W8P Spreads the Word about End Polio Now

Rotary InternationalOn Saturday and Sunday, February 23-24, 2013, Ann Arbor, MI, USA amateur radio operators gathered at WA2HOM, the amateur radio station at the Ann Arbor Hands-On Museum. They were there to operate special event station W8P to commemorate the founding of the Rotary Club on February 23, 1905 and spread the word about Rotary International’s End Polio Now Campaign.

Operating the station on Saturday were:

  • Dan, KB6NU
  • Jack, N8PMG
  • Jameson, KD8PIJ
  • Dinesh, AB3DC
  • Mark, W8MP

Since the museum is only open from 1500Z – 2200Z, we were only able to operate for seven hours on Saturday. We spent all of our time on 20m phone, with our beam pointed southwest, concentrating on working mostly U.S. stations. We had originally intended to operate on 14.287 MHz, but quickly had to change frequencies, as that portion of the band was occupied by participants in the Mississippi QSO party. Before moving, though, we were able to contact Pertti, EA7GSU, who was operating the event in Spain.

We finally ended up on 14.227 MHz and made a total of 110 contacts on Saturday. This included 29 states and four DX contacts.
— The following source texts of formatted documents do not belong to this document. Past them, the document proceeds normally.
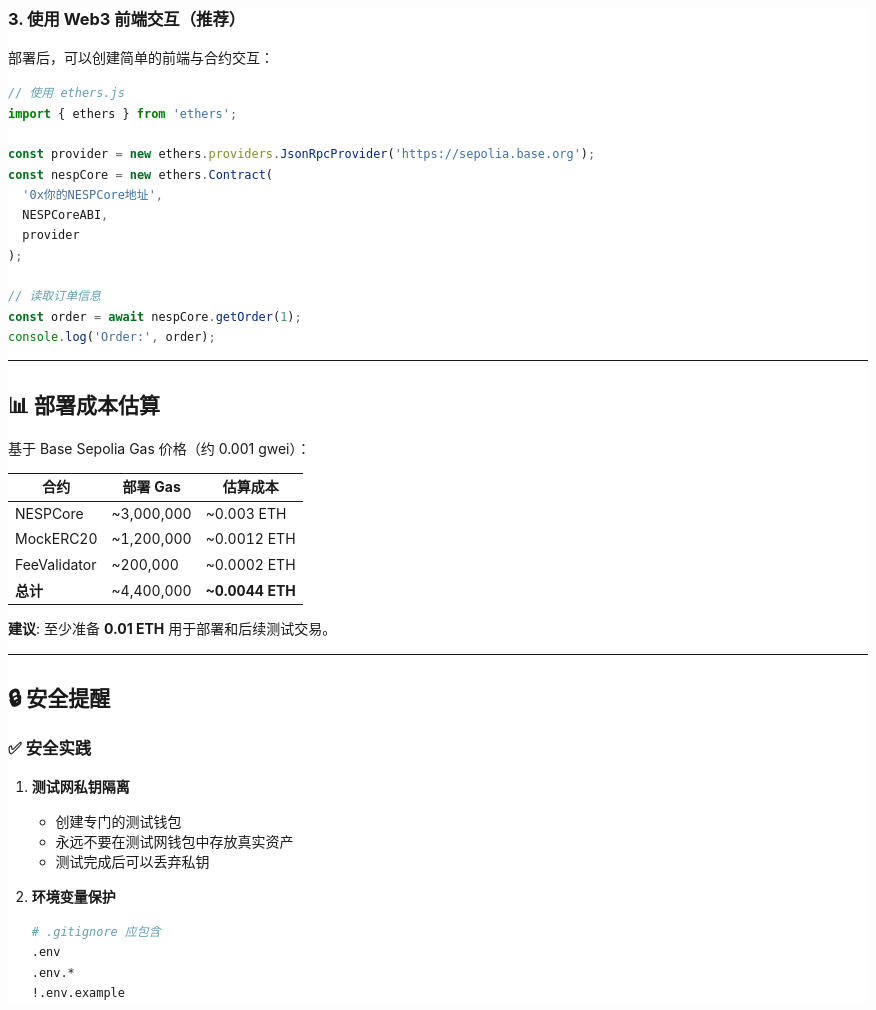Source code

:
 ```bash
```

### 3. 使用 Web3 前端交互（推荐）

部署后，可以创建简单的前端与合约交互：

```javascript
// 使用 ethers.js
import { ethers } from 'ethers';

const provider = new ethers.providers.JsonRpcProvider('https://sepolia.base.org');
const nespCore = new ethers.Contract(
  '0x你的NESPCore地址',
  NESPCoreABI,
  provider
);

// 读取订单信息
const order = await nespCore.getOrder(1);
console.log('Order:', order);
```

---

## 📊 部署成本估算

基于 Base Sepolia Gas 价格（约 0.001 gwei）：

| 合约 | 部署 Gas | 估算成本 |
|------|----------|----------|
| NESPCore | ~3,000,000 | ~0.003 ETH |
| MockERC20 | ~1,200,000 | ~0.0012 ETH |
| FeeValidator | ~200,000 | ~0.0002 ETH |
| **总计** | ~4,400,000 | **~0.0044 ETH** |

**建议**: 至少准备 **0.01 ETH** 用于部署和后续测试交易。

---

## 🔒 安全提醒

### ✅ 安全实践

1. **测试网私钥隔离**
   - 创建专门的测试钱包
   - 永远不要在测试网钱包中存放真实资产
   - 测试完成后可以丢弃私钥

2. **环境变量保护**
   ```bash
   # .gitignore 应包含
   .env
   .env.*
   !.env.example
   ```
On Sunday, we only operated for a couple of hours and made another 27 contacts. While we made fewer contacts on Sunday, the contacts that we did make were more poignant than the ones on Saturday.

My first contact on Sunday was with a gentleman who was spending the winter in Florida, but whose hometown was Standish, Michigan. He told me that his mother had polio, and in the late 1930s and early 1940s, they would put her on a bus for Ann Arbor, where she would receive treatments. While there’s no way to be sure, I think that this ham’s mother was taking part in some of the research leading to the Salk vaccine in 1955. That research took place right here at the University of Michigan in Ann Arbor.

I also talked to hams that had direct experience with polio. One was a polio survivor himself. Another’s wife was a polio survivor. A third was a physician who had been to Africa and had treated polio victims there.

It was a real treat to combine two activities that I enjoy so much–amateur radio and Rotary–and it felt good to know that in some small way I was furthering the work of the End Polio Now campaign. I hope that next year we will once again operate this special event and get even more Rotarians and amateur radio operators to participate.